Les métiers qui vont disparaître… et ceux qui vont exploser d’ici 2030

Le marché du travail est en train de vivre une transformation profonde, parfois brutale, sous l’effet combiné du numérique, de l’intelligence artificielle et de la transition énergétique. Pour les bacheliers marocains sur le point de choisir une filière, cette période suscite à la fois peur, confusion et opportunités inédites. Rarement une génération aura été confrontée à un tel décalage entre ce que les parents considèrent comme des “métiers sûrs” et ce que demande réellement l’économie.
Certains métiers, encore très répandus aujourd’hui, voient leur importance diminuer d’année en année. Ce n’est pas qu’ils disparaîtront totalement, mais leur demande se réduit suffisamment pour que les débouchés deviennent étroits au moment où les étudiants sortent diplômés. C’est le cas des métiers administratifs répétitifs : agents de saisie, archivistes, standardistes, ou assistants chargés uniquement de tâches routinières. Les banques marocaines, longtemps grandes pourvoyeuses de postes, automatisent elles aussi une partie de leurs activités : guichets numériques, gestion en ligne, back-office digital… De nombreuses fonctions autrefois essentielles se réduisent, tandis que les postes qui restent exigent des compétences technologiques avancées.
On observe la même évolution dans le commerce traditionnel, menacé par le développement du e-commerce, ainsi que dans les centres d’appel où l’intelligence artificielle prend en charge une partie des interactions simples. Certains métiers manuels non qualifiés manutention, tri, surveillance sont également fragilisés par la robotisation croissante dans l’industrie et la logistique. Ces changements ne sont pas théoriques : ils sont déjà visibles sur le terrain.
Face à cela, d’autres secteurs connaissent au contraire une expansion spectaculaire. L’intelligence artificielle et la data sont devenues le moteur de presque toutes les grandes entreprises marocaines, qu’il s’agisse des banques, de l’OCP, des télécoms ou des assurances. Des métiers comme data analyst, ingénieur IA, spécialiste cloud ou expert cybersécurité sont désormais parmi les plus recherchés, et leur déficit de talents est criant. Fait important : ces domaines restent accessibles, même sans être ingénieur, grâce à des certifications reconnues et à des formations modulaires.
La cybersécurité mérite une mention particulière. Le Maroc fait face à une hausse importante des attaques informatiques, ce qui pousse les organisations à recruter massivement. C’est un secteur où le chômage est quasiment inexistant, et où les salaires augmentent rapidement. Les énergies renouvelables et l’ingénierie climatique constituent un autre gisement d’opportunités : l’hydrogène vert, le solaire, le traitement de l’eau et l’efficacité énergétique sont au cœur des stratégies nationales, offrant des perspectives solides pour les ingénieurs comme pour les techniciens spécialisés.

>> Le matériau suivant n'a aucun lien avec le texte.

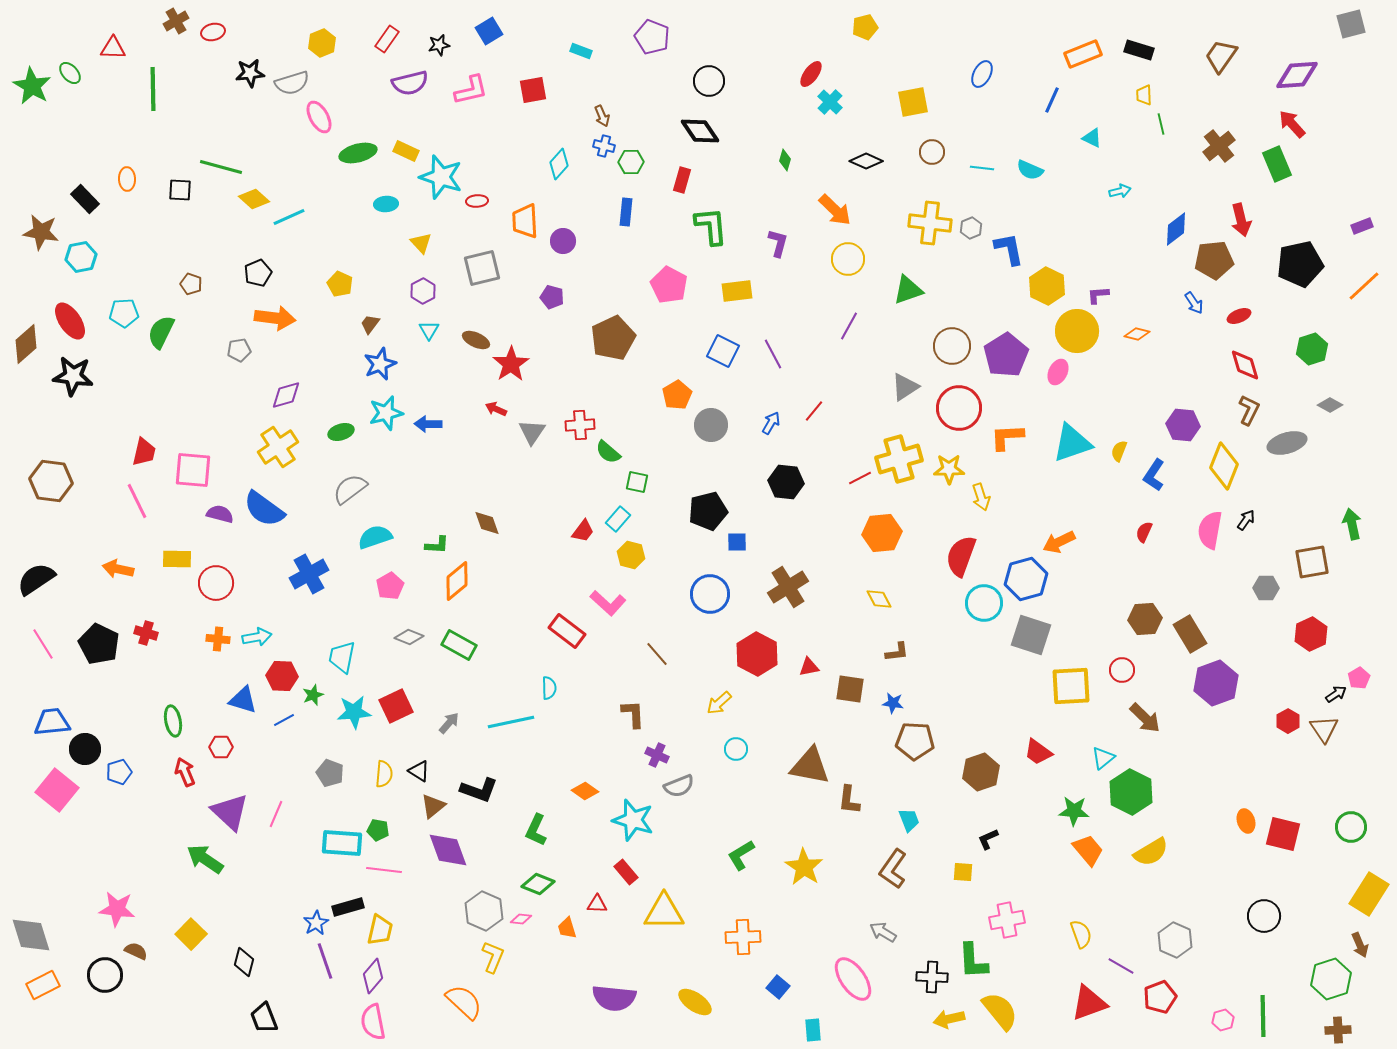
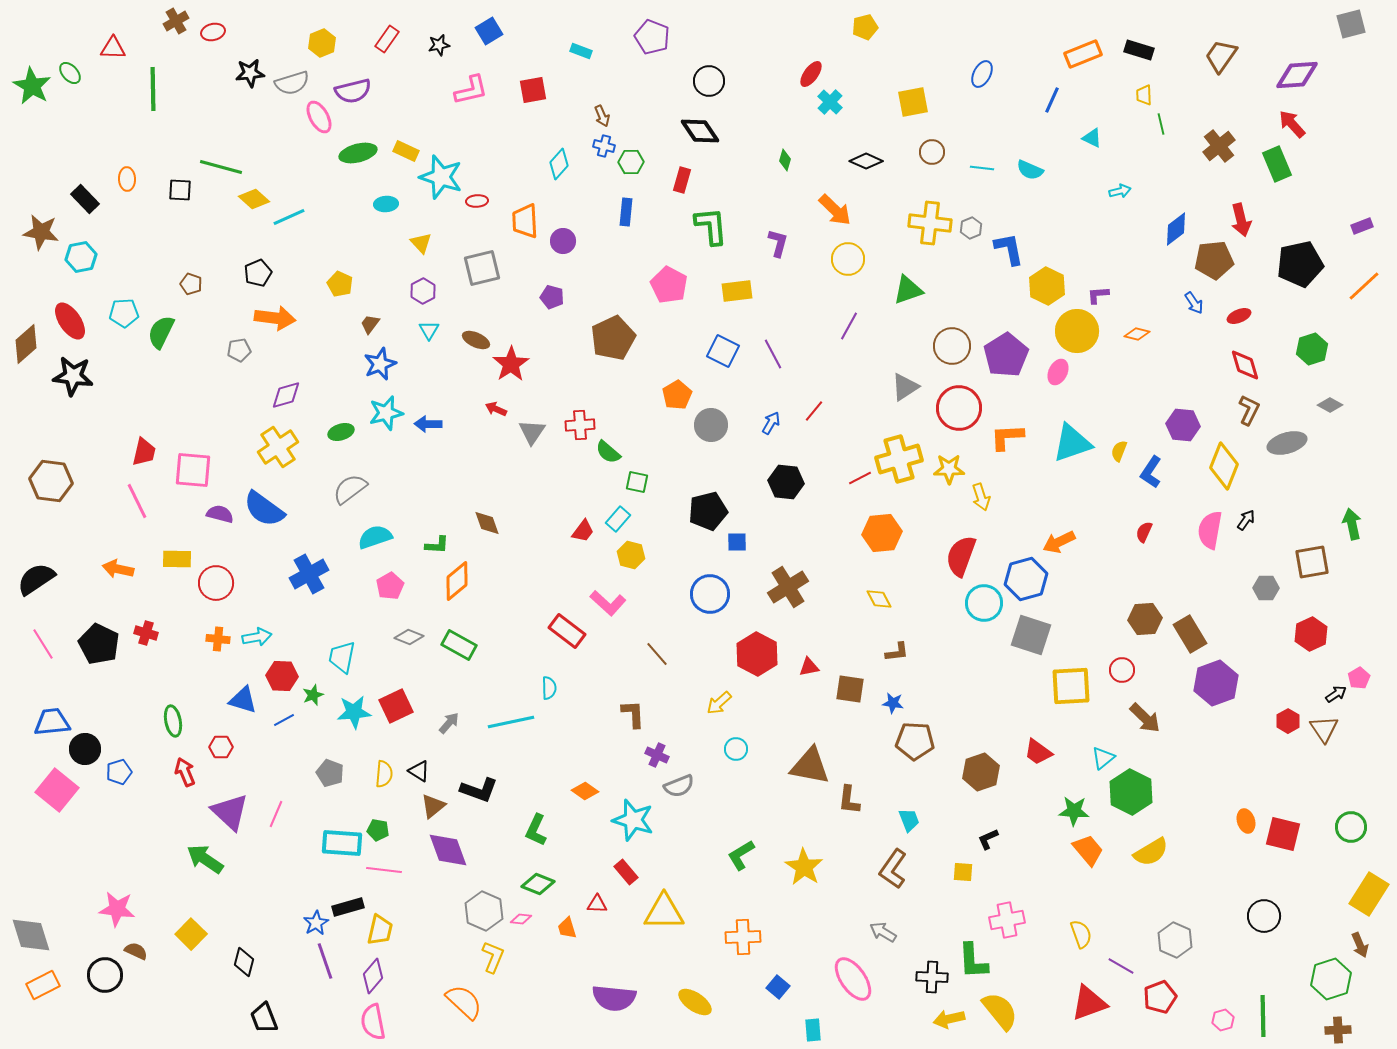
purple semicircle at (410, 83): moved 57 px left, 8 px down
blue L-shape at (1154, 475): moved 3 px left, 3 px up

D’autres domaines, plus humains que techniques, connaissent également un essor. La santé et la biotech manquent de personnel qualifié : techniciens de laboratoire, infirmiers spécialisés, professionnels de santé mentale… La demande est structurellement forte et durable. Le marketing digital et les métiers créatifs montage vidéo, design, stratégie de contenu ont aussi explosé avec la généralisation des réseaux sociaux. Enfin, le freelancing ouvre aux étudiants une nouvelle manière de travailler, souvent compatible avec les études, dans des activités comme le développement web, le montage ou la rédaction digitale.
Pour les bacheliers, le défi n’est donc pas simplement de choisir un métier “d’avenir”, mais d’apprendre à se connaître et à comprendre les tendances du marché. Cela passe d’abord par l’identification de son profil : créatif, analytique, social, technique, ou entrepreneur. Ensuite, par le choix de filières qui laissent plusieurs portes ouvertes : informatique, data, ingénierie, marketing digital, santé, finance digitale ou énergies renouvelables. Ces filières évolutives permettent de s’adapter aux changements futurs, ce qui est devenu essentiel. Enfin, les étudiants doivent comprendre une réalité fondamentale : aujourd’hui, la différence se fait hors de la salle de classe. Certifications, stages, projets personnels, freelancing, participation à des clubs… ce sont ces expériences qui permettent d’entrer sur le marché comme un profil prêt et opérationnel.
À l’horizon 2030, le marché du travail ne sera pas plus simple, mais il sera rempli d’opportunités pour ceux qui savent apprendre vite et évoluer. Les métiers changent, parfois disparaissent, mais de nouvelles professions naissent aussi, souvent plus intéressantes, mieux rémunérées et plus flexibles. Ce n’est donc pas une période sombre : c’est une période charnière. Les étudiants marocains ont devant eux un terrain immense à explorer. Le vrai risque n’est pas de se tromper, mais de ne pas se préparer.